Crossfire is marred a bit by a turn toward heavy-handed preaching in its last act (in which Robert Young, playing a detective, lectures a young soldier about how discrimination is baaaaaad), but it's not enough to detract from the pungent atmosphere of Dmytryk's moody visuals (courtesy of director of photography J. Roy Hunt) and Ryan's chilling portrayal of an anti-Semitic soldier. He gives a richer performance in The Set-Up, though, as a down-on-his-luck boxer looking, just once, to relive some of his past glory. I had seen Wise's film previously on DVD, but revisiting it on a big screen Friday, I found it even better than I had remembered—a truly great film without reservations. (Plus, for all you 24 fans out there who think Kiefer Sutherland & co. pioneered the real-time format, here is arguably the earliest example of "real-time" cinema, with 72 minutes of screen time corresponding 72 minutes of diegetic story time.)

Here's to more Robert Ryan goodness in the coming weeks!

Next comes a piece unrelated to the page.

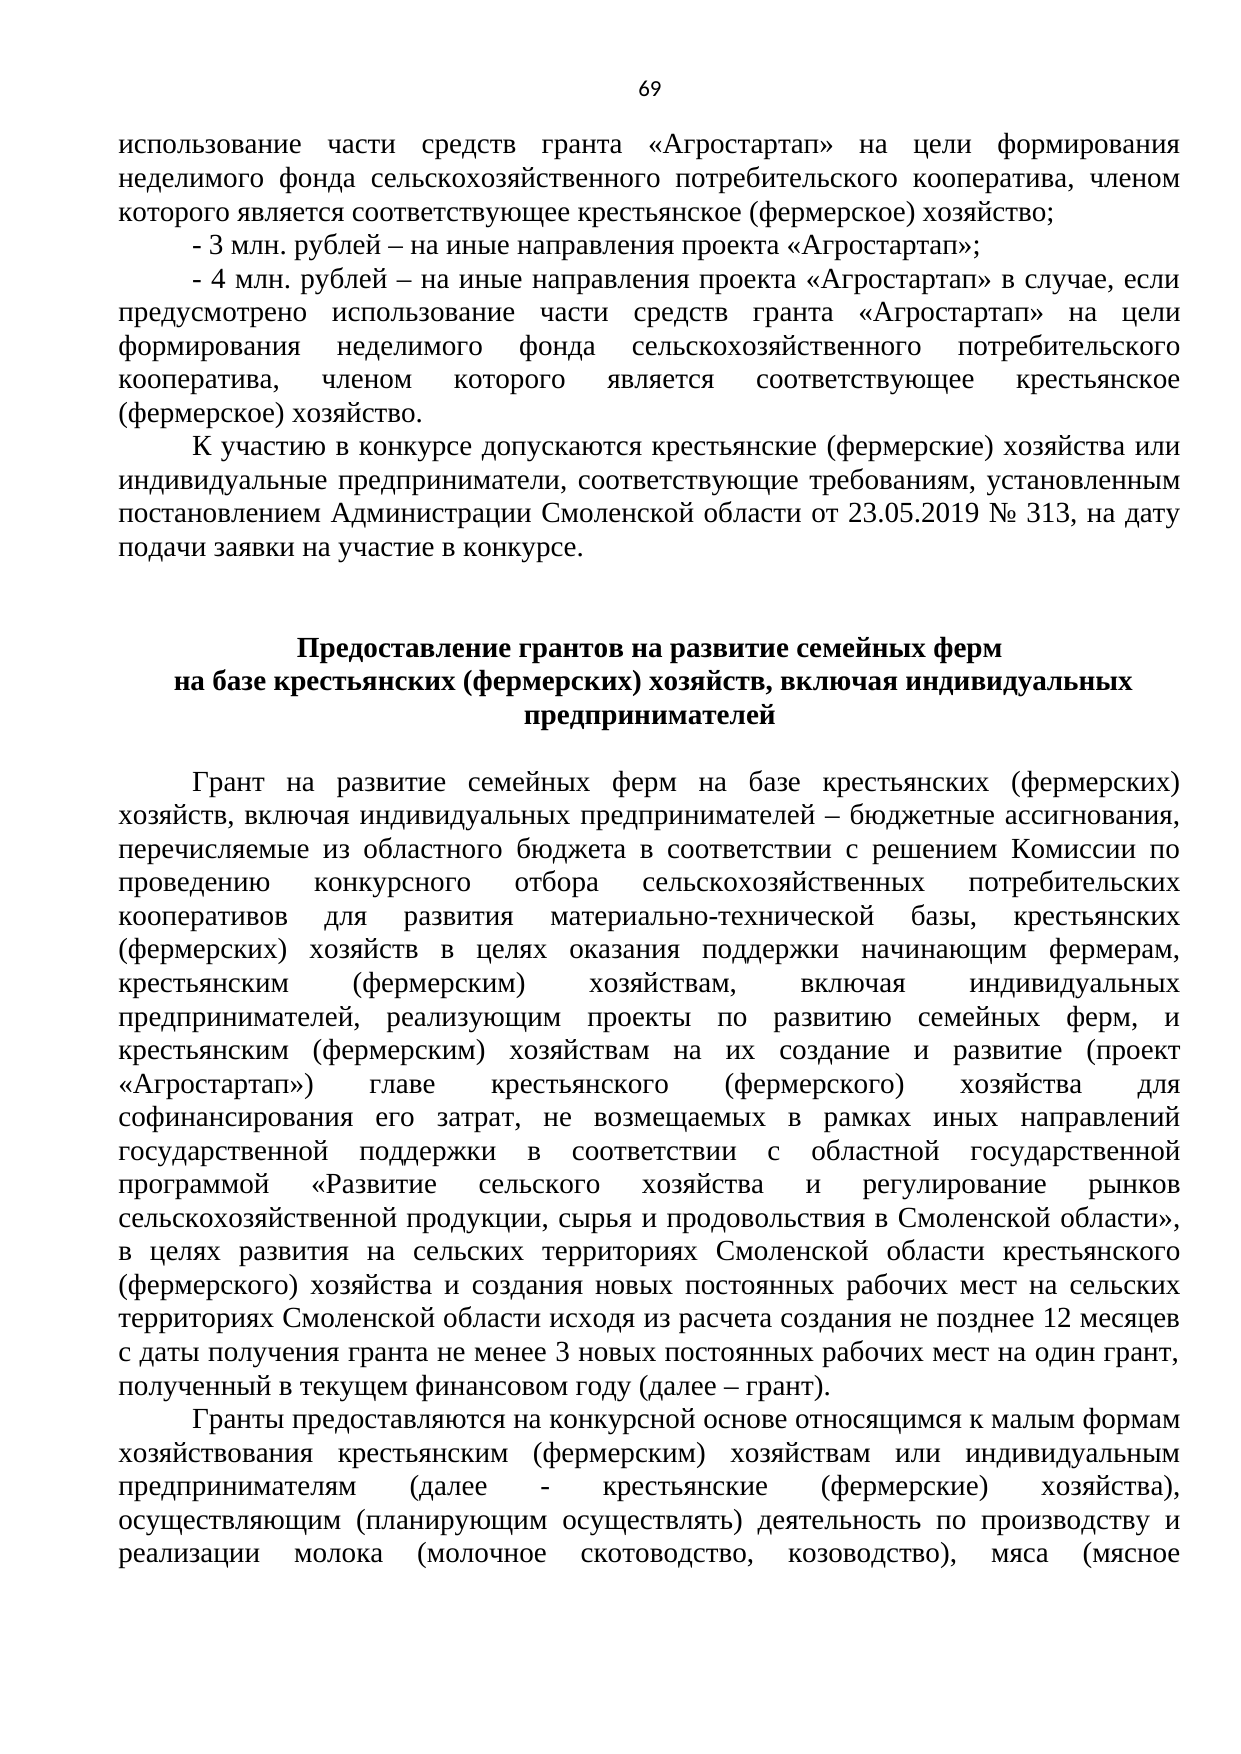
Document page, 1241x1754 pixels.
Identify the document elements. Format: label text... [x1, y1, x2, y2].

Cannibal Holocaust (1980, Ruggero Deodato), screened at Landmark Sunshine Theater in New York
Well, I didn't barf.

Actually, I do think Deodato's infamous exploitation film has genuine points of interest beyond its notoriety as an extreme gross-out. It's an early precursor to The Blair Witch Project, with its second half consisting mostly of footage of a bunch of unprincipled documentary makers exploiting Third World tribesmen for the sake of "entertainment." They end up getting their just desserts—but does the bloodlust this narrative inspires in us suggest that we in the audience are not that much better than the people on the screen? ("I wonder who the real cannibals are," star Robert Kerman didactically asks in voiceover as the film ends with a shot of the building in which I work.) Or is that just a cover to add a spurious intellectual patina to the filmmaker's own disgusting imagination? Me, I find the film fascinatingly thorny and genuinely thought-provoking in that regard; others will find Cannibal Holocaust indefensibly hypocritical and vile. It may well be an artistic failure (my ambivalence is reflected in the absence of a recommending star next to the title), but for those who are brave enough to try it, I honestly think it is worth experiencing...once, at least. (Those who are sensitive to animal cruelty, though, will probably want to avoid this movie altogether; animals were definitely harmed during the making of this film.)


Music

劉美君 (1986, 劉美君)
Sorry, Shirley Kwan, but Prudence Liew—another Cantopop singing star from the 1980s—has officially captured my imagination more than you did in your first two albums. Here's a voice that isn't pretty in the conventional sense; "no-nonsense" might be the best way to describe it. But it feels almost soulful in spite of, or maybe because of, its occasional bits of awkwardness. Plus, she seems to have a thing for jazzy rhythms and harmonies, as the last two tracks of this legitimately great debut album most explicitly indicate (and which her later albums bear out more extensively). That's always a plus, in my book. Nevertheless, this album—still her most popular—is remembered mostly for its first track, "最後一夜 (The Last Night)" an evocative, dark-toned dance song that remains her best known hit. Check it out (if you're willing to put up with the blurry video quality):




David Bowie (1967, David Bowie)
I may not have been crazy about the Bowie-led The Man Who Fell to Earth when I saw it at Film Forum weeks ago, but Nicolas Roeg's film did, at the very least, re-awaken my interest in finally delving into Bowie's recorded musical output, of which I have only superficial familiarity beyond some of his major hits (plus Seu Jorge's Brazilian covers in Wes Anderson's The Life Aquatic with Steve Zissou). As usual, I started at the beginning with his eponymous debut album, a collection of theatrical-sounding numbers that bear only passing resemblances to the shapeshifting glam-rocker we would all get to know in the 1970s. Still, these songs are never less than tuneful, and some of them, like "We Are Hungry Men," are just straight-up bizarre—in a good way, of course. An interesting listen.